• _Images of data visualizations_:
%%

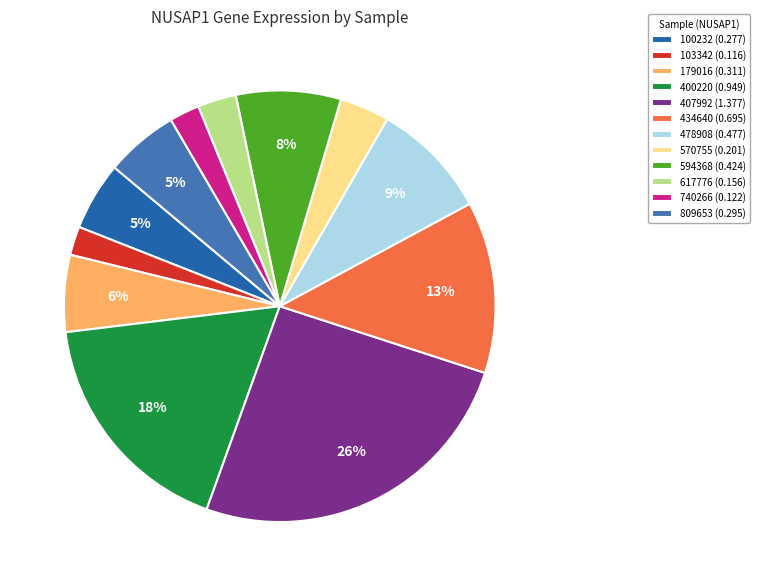

To the nearest percent, what percentage of the pie is 617776?

3%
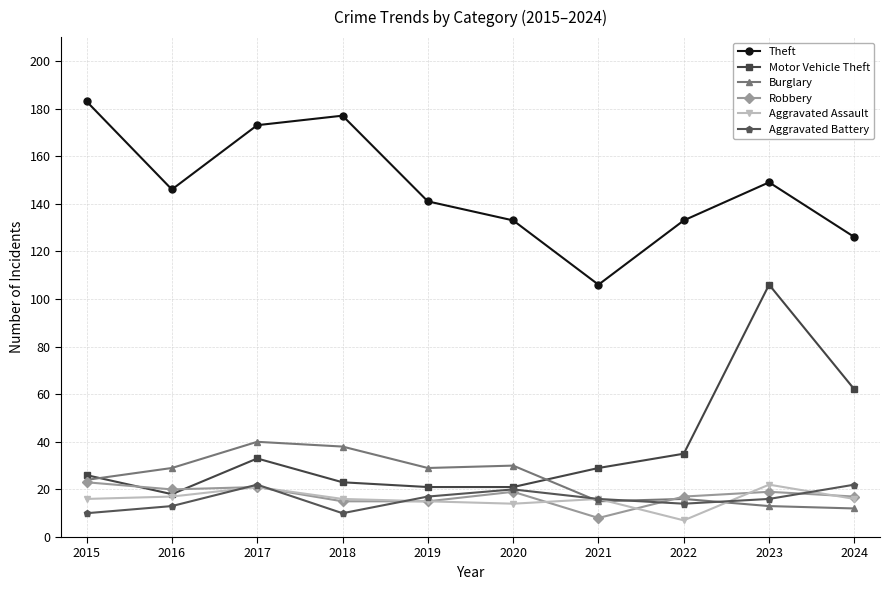

True or false: Aggravated Assault has more than 2 interior local peaks.

True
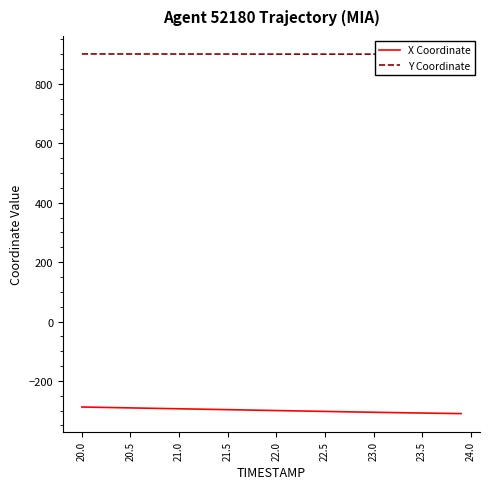

What is the maximum value for X Coordinate?

-288.0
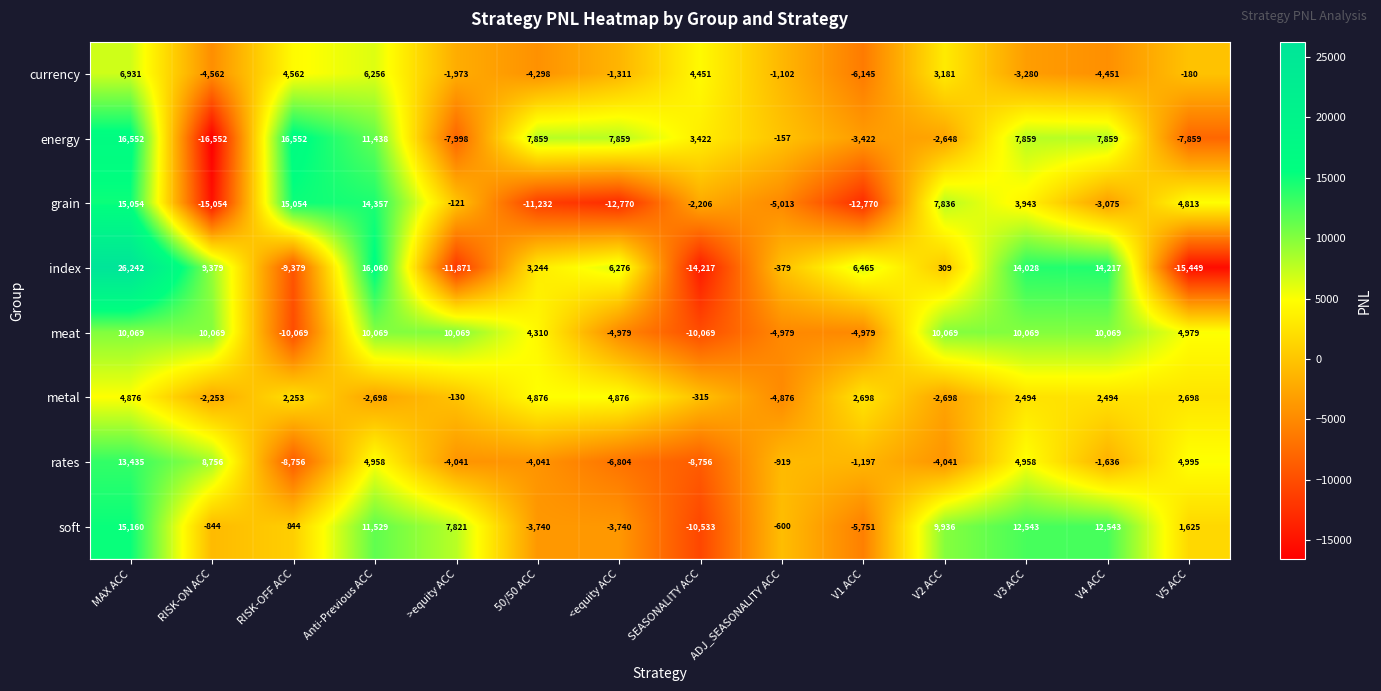

Which category has the highest value across all series?

MAX ACC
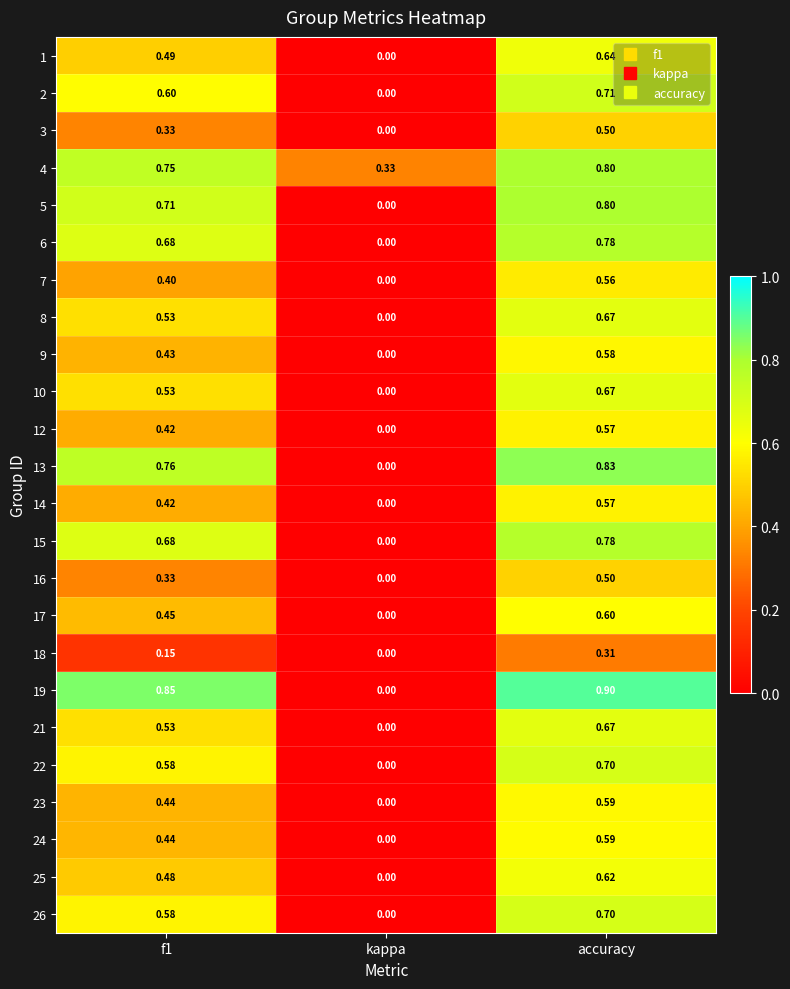

What is the difference between the highest and lowest values at accuracy?

0.6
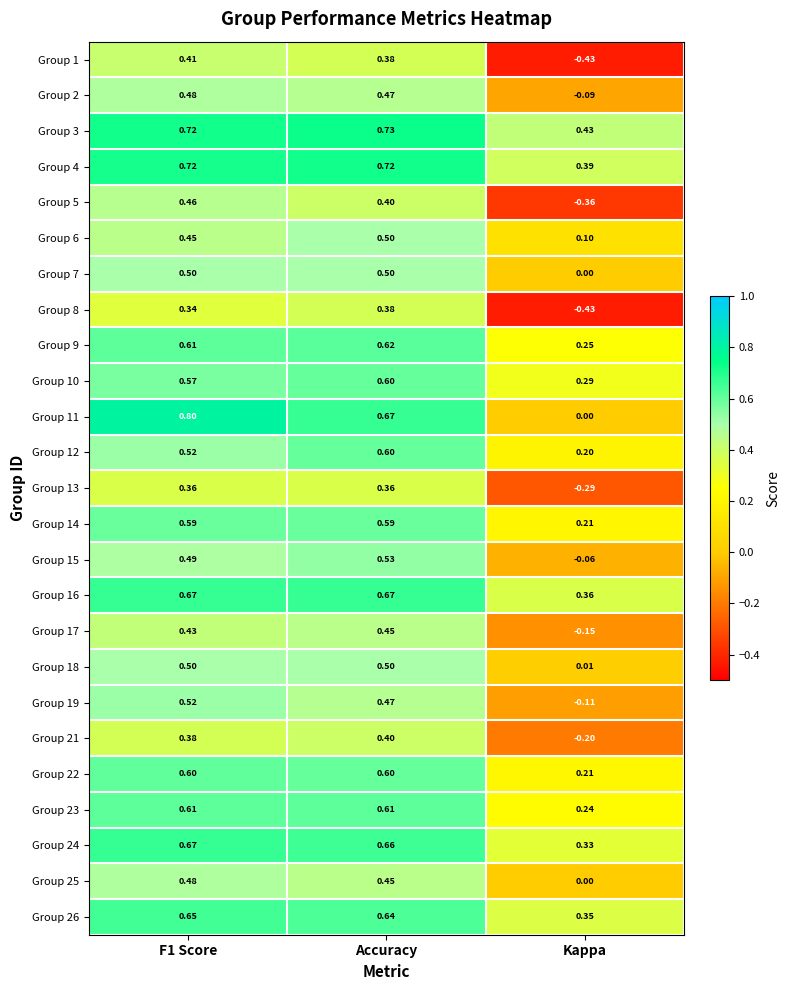

At which label is Group 26 closest to 0?

Kappa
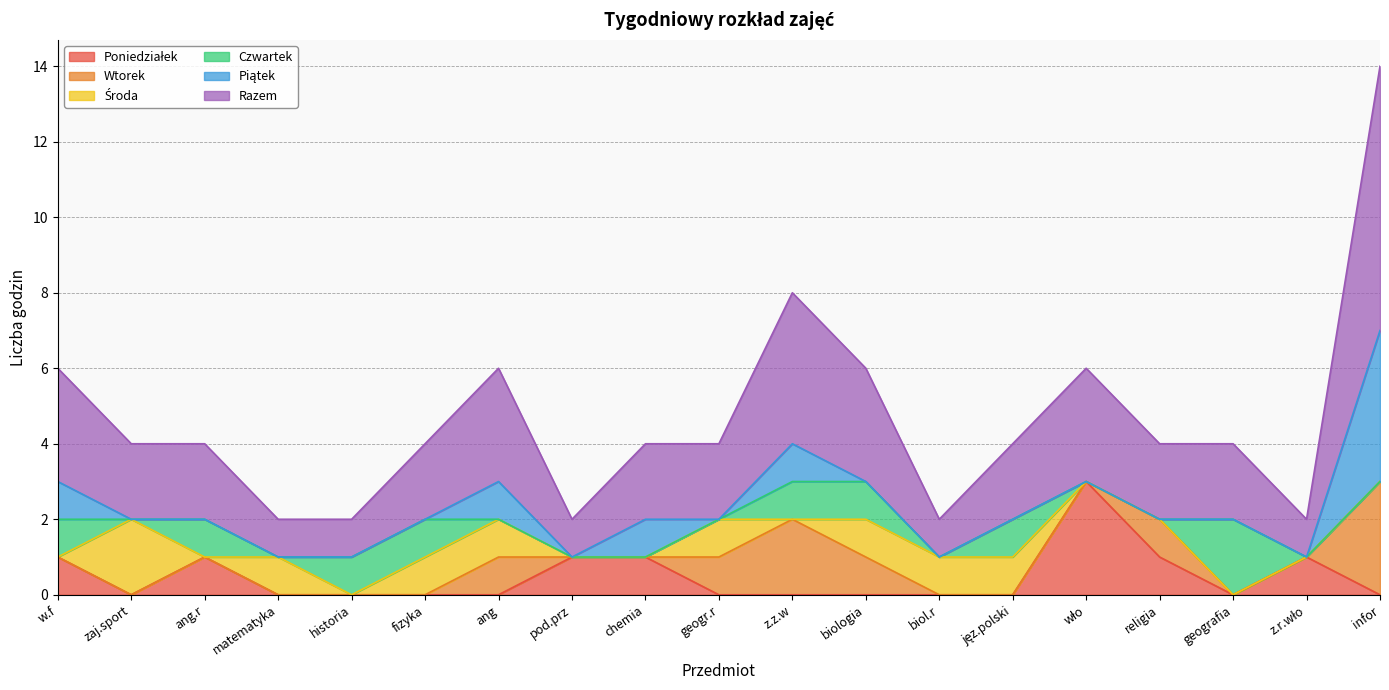

After their last crossing, which series has the higher values: Środa or Czwartek?

Czwartek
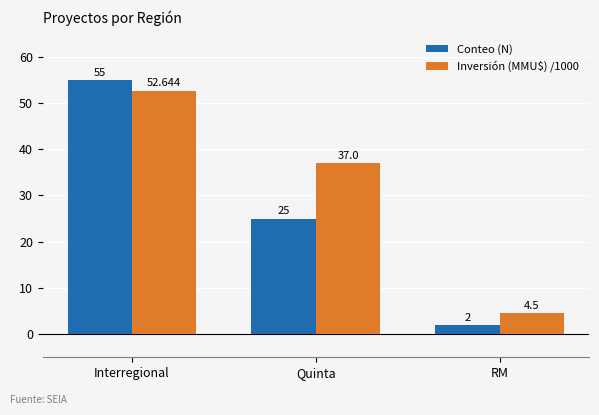

What is the difference between the maximum and minimum values in the Conteo (N) series?

53.0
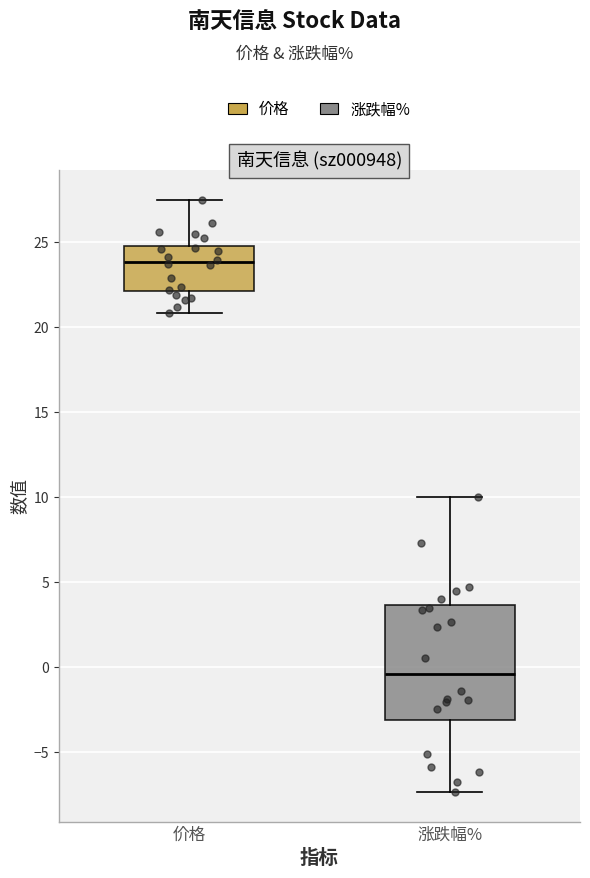

Reading left to right, read every box against the y-axis: the position of its median line, the range the box covers, and the ends of its whiskers. The values are not printed on the chart, so give them approximately, as read against the axis.

价格: median 24.0, box 22.0 to 25.0, whiskers 21.0 to 27.5
涨跌幅%: median -0.5, box -3.0 to 3.5, whiskers -7.5 to 10.0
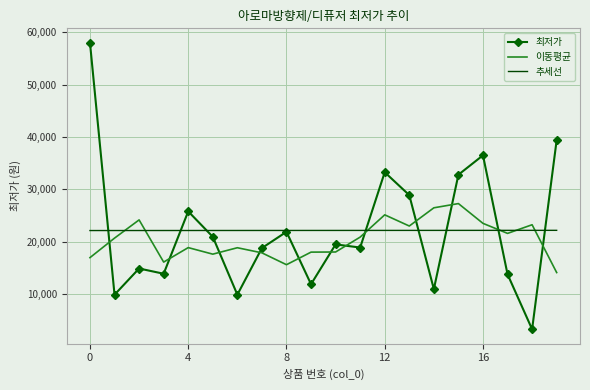

True or false: 최저가 and 이동평균 cross at least once.

True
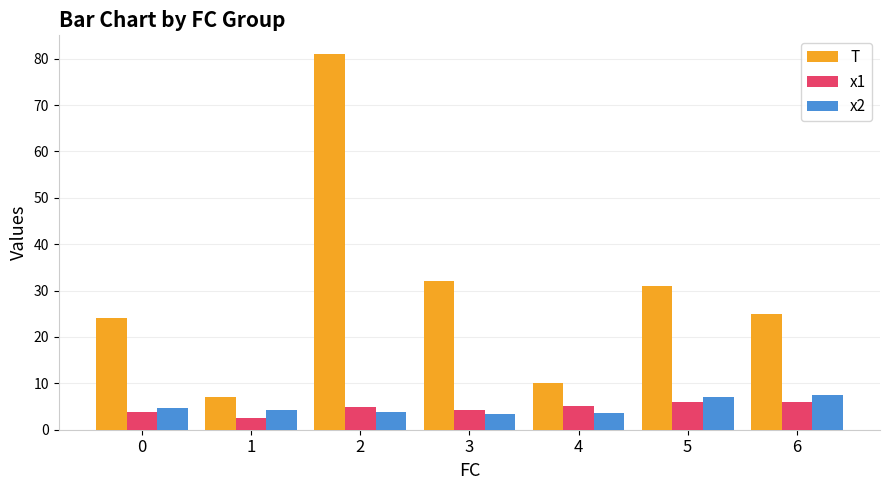

What is the difference between the x2 values at 1 and 3?

1.0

%%

• _Work instruction_: Return all of the data above unchanged, leaving out the pictures.

• _Output_:
To the nearest percent, what percentage of the pie is 617776?

3%

True or false: Aggravated Assault has more than 2 interior local peaks.

True

What is the maximum value for X Coordinate?

-288.0

Which category has the highest value across all series?

MAX ACC

What is the difference between the highest and lowest values at accuracy?

0.6

At which label is Group 26 closest to 0?

Kappa

After their last crossing, which series has the higher values: Środa or Czwartek?

Czwartek

What is the difference between the maximum and minimum values in the Conteo (N) series?

53.0

Reading left to right, read every box against the y-axis: the position of its median line, the range the box covers, and the ends of its whiskers. The values are not printed on the chart, so give them approximately, as read against the axis.

价格: median 24.0, box 22.0 to 25.0, whiskers 21.0 to 27.5
涨跌幅%: median -0.5, box -3.0 to 3.5, whiskers -7.5 to 10.0

True or false: 최저가 and 이동평균 cross at least once.

True

What is the difference between the x2 values at 1 and 3?

1.0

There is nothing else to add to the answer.